Ou l'échappée bromantique. Deux amis de toujours, désormais presque trentenaires, décident de quitter leur vie ardennaise monocorde pour réaliser leur rêve adolescent et partir à l'aventure sur les routes, là où bon les mènera; mais un imprévu les immobilise après seulement quelques kilomètres de voyage. Ils se retrouvent coincés là, à attendre d'amasser assez d'argent pour les réparations, juste à côté de la maison et pourtant déjà en voyage.

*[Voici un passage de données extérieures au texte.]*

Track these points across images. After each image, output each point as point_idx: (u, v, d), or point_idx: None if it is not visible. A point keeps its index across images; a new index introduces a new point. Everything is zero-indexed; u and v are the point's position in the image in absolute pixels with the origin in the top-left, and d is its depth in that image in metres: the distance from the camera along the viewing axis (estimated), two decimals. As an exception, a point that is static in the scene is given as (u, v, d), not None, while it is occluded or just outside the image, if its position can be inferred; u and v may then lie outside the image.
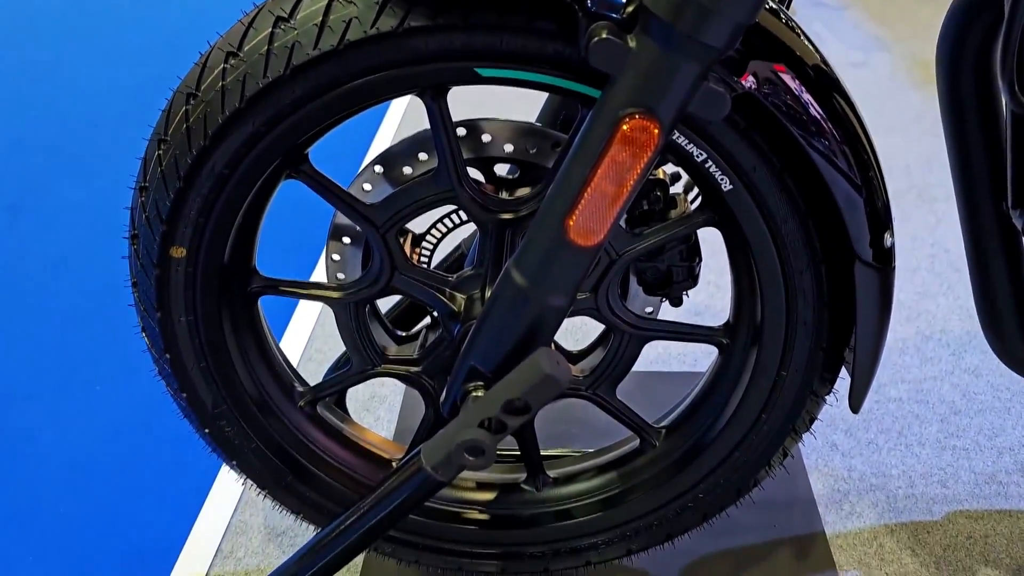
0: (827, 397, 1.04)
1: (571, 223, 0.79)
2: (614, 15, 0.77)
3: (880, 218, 0.89)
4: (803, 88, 0.86)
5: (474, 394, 0.88)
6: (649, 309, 1.11)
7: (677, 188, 1.08)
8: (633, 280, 1.07)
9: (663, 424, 1.12)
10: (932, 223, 2.04)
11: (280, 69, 0.85)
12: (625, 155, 0.76)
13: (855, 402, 1.00)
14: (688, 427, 1.10)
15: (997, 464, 1.44)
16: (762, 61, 0.84)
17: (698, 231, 1.01)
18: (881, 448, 1.48)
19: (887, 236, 0.90)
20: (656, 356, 1.68)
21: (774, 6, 0.88)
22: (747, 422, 1.04)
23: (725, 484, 1.08)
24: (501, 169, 1.04)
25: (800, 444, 1.47)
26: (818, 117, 0.86)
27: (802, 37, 0.88)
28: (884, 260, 0.91)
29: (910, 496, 1.39)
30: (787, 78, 0.85)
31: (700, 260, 1.04)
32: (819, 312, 0.95)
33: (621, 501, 1.11)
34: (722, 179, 0.88)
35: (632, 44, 0.74)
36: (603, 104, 0.77)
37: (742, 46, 0.83)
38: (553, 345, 1.15)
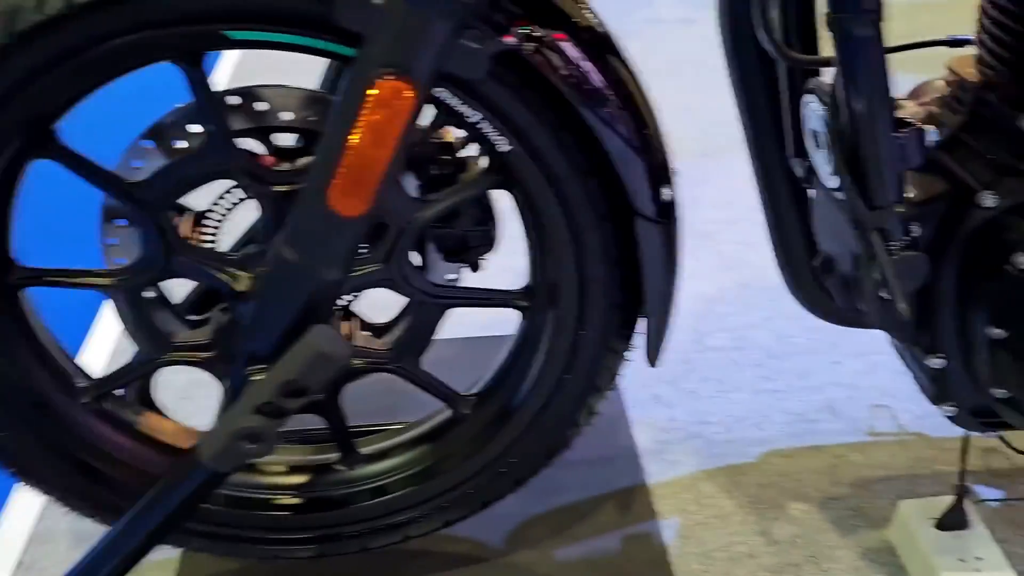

C'est sur ce mouvement, ou cette absence de mouvement, que tout le dynamisme du film, de ses personnages et de son scénario se construit. Les questions qu'il pose sont intéressantes et traitées avec goût : quand est-on parti ? Qu'est-ce qu'être parti ? Est-on parti quand on le décide ou doit-on être loin ? Les parents de Julien et Simon, interprétés notamment par les plus vrais que nature Claudine Pelletier et Jean-Luc Bonnaire, ont peine à prendre ce voyage au sérieux quand la première escale de leurs enfants, à durée indéterminée qui plus est, se fait tout près du domicile parental à peine quitté. De leur côté, pour Julien et Simon, il n'y a pas de doute à avoir : ils sont déjà sur la route... juste retardés. Et c'est ainsi que l'aspect quasi-universel que comporte leur projet, qui a effleuré l'esprit de la plupart des spectateurs, n'en devient pas agaçant comme dans son aîné "Into the Wild", dont presque chaque membre du public se pâmait d'avoir lui-même failli entreprendre un tel voyage : dans "Mobile Home", c'est la vie qui rattrape les deux amis avant qu'ils n'aient pu l'effectuer réellement, eux aussi. Et pendant tout le film, on attendra avec eux que le trajet reprenne, que le rêve se réalise.
Mais évidemment, le voyage ne sera pas géographique mais avant tout mental et sentimental. Les obligations de cette pause involontaire résonneront avec les conflits que les protagonistes tentaient de fuir, ses occasions rendront plus clairs les objectifs qu'ils prévoyaient de se laisser se définir eux-mêmes. Alors, le film semble dire : le voyage est avant tout dans l'état d'esprit. Si cette sorte de morale n'est pas surprenante, ni révolutionnaire, elle est illustrée ici avec une sincérité et une authenticité bouleversantes. On ne peut pas en dire autant de la conclusion du film, aussi prévisible que décevante. Celle-ci, par son hésitation balbutiante, semble presque résumer le road-trip en une rien de plus qu'une fugue adulescente, en faisant presque une preuve d'immaturité là où on le rêvait quête spirituelle, par opposition à un sédentarisme adulte et salvateur. Le tout tient dans la caractérisation assez fine des personnages : d'un côté, le fougueux Simon, artiste, irresponsable et agité, interprété par avec honnêteté par Arthur Dupont ; de l'autre, Julien, rêveur, plus sensible mais aussi plus serein, joué par une autre étoile montante du cinéma francophone, le touchant Guillaume Gouix. Les deux acteurs forment un duo entraînant grâce à un jeu, si ce n'est parfait, très naturel.
C'est d'ailleurs le maître-mot du long-métrage, dans tous les sens du terme. Un profond réalisme secoue le film, dans les contradictions de ses personnages, dans la praticité des situations, dans la jovialité de son humour, dans la vérité des relations. Et le tout se déroule dans l'environnement champêtre des Ardennes Belges, qui semble centrer toute le processus de réalisation de François Pirot, à la fois humble et réfléchie, faisant de son ouvrage un bel objet, sans jamais courir après un esthétisme, mais en mettant en valeur la beauté des décors pour desservir l'histoire, et la servir sur un plateau, avec toute la spontanéité simple qui représente le film. Peut-être est-ce en l'honneur de ce cadre bucolique que le récit se conclue de façon plus casanière que l'on aurait aimé.